Okay, so let me start by saying that I read this book as a stand alone, I didn't read the first book in the series because frankly I had no idea it was a series, the print in my country did not suggest that in any way. So when I finished the book and had trouble understanding what is up with that ghost, that disappearing pirate and the baby who receives presents and none of it was adequately explained at the end, I knew there must be a prequel, sequel, spin-off, anything, otherwise all of that makes no bloody sense whatsoever.
Lady Hero is engaged to be married to a Marquis of Mandeville. Marriage was arranged by her brother, the Duke of Wakefield and Hero is satisfied with her brother's choice. She sees some good qualities in the Marquis and she knows the marriage will benefit her brother.
But of course, she then meets his elusive brother, Griffin. Lord Griffin is apparently a womaniser, a Cambridge dropout and altogether a shady character. And she falls in love with him.
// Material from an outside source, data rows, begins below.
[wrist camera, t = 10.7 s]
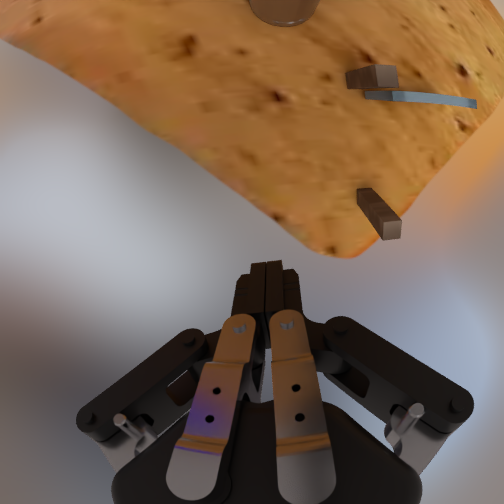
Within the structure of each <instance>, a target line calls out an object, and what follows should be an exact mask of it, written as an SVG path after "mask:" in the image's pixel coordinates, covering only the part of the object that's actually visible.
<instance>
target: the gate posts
mask: <svg viewBox="0 0 504 504" xmlns="http://www.w3.org/2000/svg"><path fill="white" fill-rule="evenodd" d="M345 75H346V81H347V87H348V89H369V88H399V84H398V76H397V70H396V66H392V65H377V64H375V65H371V66H367V67H364V68H360V69H357V70H353V71H350V72H347V73H345ZM357 204H358V206H359V207H360V208H361V210H362V211H363V213H364V214H365V215H366V217H367V218H368V220H369V221H370V222H371V224H372V225H373V227H374V228H375V230H376V231H377V233H378V234H379V236H380V237H381V239H382V240H390V239H399V238H400V236H401V224H402V220H401V219H400V218H399V217H398V216H397V214H396V213H395V212H394V211H393V210H392V209H391V208H390V207H389V206H388V205H387V204H386V203H385V201H384V200H383V199H382V198H381V197H380V196H379V195H378V194H377V193H376V192H375V191H374V190H373V189H372V188H364V189H357Z"/></svg>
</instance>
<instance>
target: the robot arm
mask: <svg viewBox="0 0 504 504" xmlns="http://www.w3.org/2000/svg"><path fill="white" fill-rule="evenodd" d="M249 2H250V6H251V8H252V10H253V12H254V13H255V14H256V16H257V17H259V18H260V19H261V20H262V21H264V22H266V23H268V24H272V25H275V26H281V27H289V26H295V25H298V24H301V23H303V22H305V21H306V20H308V19H309V18H310V17H311V16H312V14H313V12H314V11H315V9H316V7H317V5H318V3H319V2H320V0H249ZM269 348H271V350H272V361H271V368H272V382H273V395H274V400H271V401H267V402H264V403H261V391H262V385H263V378H264V370H265V349H269ZM186 370H188V371H187V372H185V371H186ZM316 371H317V372H323V374H324V376H325V377H326V378H327V379H329V380H330V381H331V382H333V383H334V384H335V385H336V386H338V387H339V388H340V389H341V390H343V391H344V392H345V393H346V394H348V395H349V396H350V397H352V398H353V399H354V400H355V401H357V402H358V403H359V404H361V405H362V406H363V407H364V408H366V409H367V410H368V411H370V412H371V413H372V414H374V415H375V416H376V417H378V418H379V419H380V420H382V421H383V422H384V423H386V426H385V429H384V435H385V438H386V440H387V441H388V442H389V443H390V444H391V446H392V447H393V450H394V453H393V452H392V451H391V450H390V449H388V448H387V447H386V446H385V445H383V444H382V443H381V442H380V441H378V440H377V439H376V438H375V437H374V436H373V435H371V434H370V433H369V432H368V431H367V430H365V429H364V428H363V427H362V426H361V425H359V424H358V423H357V422H356V421H355V420H354V419H353V418H351V417H350V416H349V415H348V414H347V413H346V412H344V411H343V410H342V409H340V408H338V407H337V406H335V405H333V404H330V403H327V402H323V401H322V398H321V393H320V388H319V383H318V377H317V372H316ZM184 372H185V373H184ZM182 373H184V374H183V375H182V376H181V377H179V376H180V375H181V374H182ZM178 377H179V378H178ZM176 378H178V379H177V380H176V381H174V380H175V379H176ZM173 381H174V383H172V384H171V385H170V386H169V387H167V386H168V385H169V384H170V383H171V382H173ZM190 408H191V410H190V412H188V413H186V414H185V415H184V416H183V417H182V418H180V417H181V416H182V415H183V414H184V413H185V412H187V411H188V410H189V409H190ZM473 409H474V400H473V398H472V396H471V394H470V393H469V392H468V391H467V390H466V389H464V388H462V387H461V386H459V385H457V384H456V383H454V382H453V381H451V380H449V379H448V378H446V377H445V376H443V375H441V374H440V373H438V372H436V371H435V370H433V369H432V368H430V367H428V366H427V365H425V364H424V363H422V362H420V361H419V360H417V359H415V358H414V357H412V356H411V355H409V354H407V353H406V352H404V351H403V350H401V349H399V348H398V347H396V346H395V345H393V344H391V343H390V342H388V341H386V340H385V339H383V338H382V337H380V336H378V335H377V334H375V333H374V332H372V331H370V330H369V329H367V328H366V327H364V326H362V325H361V324H359V323H358V322H356V321H354V320H353V319H351V318H349V317H345V316H338V317H334V318H331V319H330V320H328V321H327V322H326V323H325V324H323V323H316V322H313V321H311V320H309V319H307V318H306V317H305V315H304V314H303V310H302V302H301V293H300V285H299V276H298V274H297V273H296V272H295V270H294V269H287V270H283V265H282V260H278V261H268V262H267V263H266V262H260V263H252V264H251V270H250V274H244V275H241V277H240V278H239V279H238V280H237V283H236V290H235V296H234V300H233V306H232V312H231V317H230V318H228V319H227V320H226V321H225V322H224V324H223V327H222V329H220V330H218V331H216V332H213V333H209V334H206V335H204V333H203V332H202V331H201V330H199V329H194V328H192V329H186V330H184V331H182V332H180V333H179V334H178V335H177V336H175V337H174V338H173V339H171V340H170V341H169V342H168V343H166V344H165V345H164V346H162V347H161V348H160V349H159V350H157V351H156V352H155V353H153V354H152V355H151V356H149V357H148V358H147V359H146V360H144V361H143V362H142V363H140V364H139V365H138V366H137V367H135V368H134V369H133V370H131V371H130V372H129V373H127V374H126V375H125V376H123V377H122V378H121V379H119V380H118V381H117V382H116V383H114V384H113V385H112V386H110V387H109V388H108V389H106V390H105V391H104V392H102V393H101V394H100V395H98V396H97V397H96V398H94V399H93V400H92V401H90V402H89V403H88V404H87V405H85V406H84V407H82V408H81V409H80V411H79V412H78V414H77V417H76V424H77V427H78V428H79V429H80V430H81V431H82V432H84V433H85V434H86V435H88V436H89V437H90V438H91V439H92V440H94V441H95V442H96V443H98V445H99V447H100V448H101V450H102V452H103V453H104V455H105V456H106V458H107V460H108V461H109V463H110V464H111V466H112V467H113V469H114V470H115V472H116V475H115V477H114V479H113V482H112V486H111V492H112V498H113V501H114V504H419V503H420V500H421V496H422V482H421V479H420V477H419V475H420V474H421V473H422V472H423V470H424V469H425V468H426V467H427V465H428V464H429V463H430V462H431V460H432V459H433V458H434V456H435V454H437V452H438V451H439V449H440V448H441V447H442V445H443V444H444V442H445V441H446V439H447V438H448V436H450V435H451V434H452V433H453V432H454V431H455V430H456V429H457V428H459V427H460V426H461V425H462V424H463V423H464V422H465V421H466V420H467V419H468V418H469V417H470V415H471V414H472V412H473ZM178 418H180V419H179V420H178V421H177V422H176V423H175V424H174V425H172V426H171V427H170V428H169V429H168V430H167V431H166V432H165V433H164V434H162V435H161V436H160V437H159V438H158V435H159V434H160V433H161V432H162V431H164V430H165V429H166V428H167V427H169V426H170V425H171V424H172V423H174V422H175V421H176V420H177V419H178Z"/></svg>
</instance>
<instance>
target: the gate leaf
mask: <svg viewBox="0 0 504 504" xmlns="http://www.w3.org/2000/svg"><path fill="white" fill-rule="evenodd" d="M365 98H366V99H372V100H387V101H406V102H424V103H436V104H446V105H454V106H462V107H469V108H475V109H477V103H476V100H474V99H468V98H463V97H456V96H449V95H441V94H432V93H422V92H408V91H365Z"/></svg>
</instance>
Although the writer tells us he is not as good looking as his brother the Marquis, Griffin is much more human I would say, he is emotional, passionate, he is witty and he has a good heart. Whereas the Marquis is very cold, calculated and boring.
Hero and Griffin fall in love and they have to face their families and some other life's circumstances if they ever hope to be together.
I am a sucker for historical romance, yes I am. Even though I don't read it all the time, if I see a book with a hint of this genre anywhere I will pick it up. It's that girly side of me which is a rarity. But I openly admit it.
However, this book just felt like it lacked something. The pacing was off, at first the story dragged then it rushed then meaninglessly dragged again to have an abrupt rushed ending.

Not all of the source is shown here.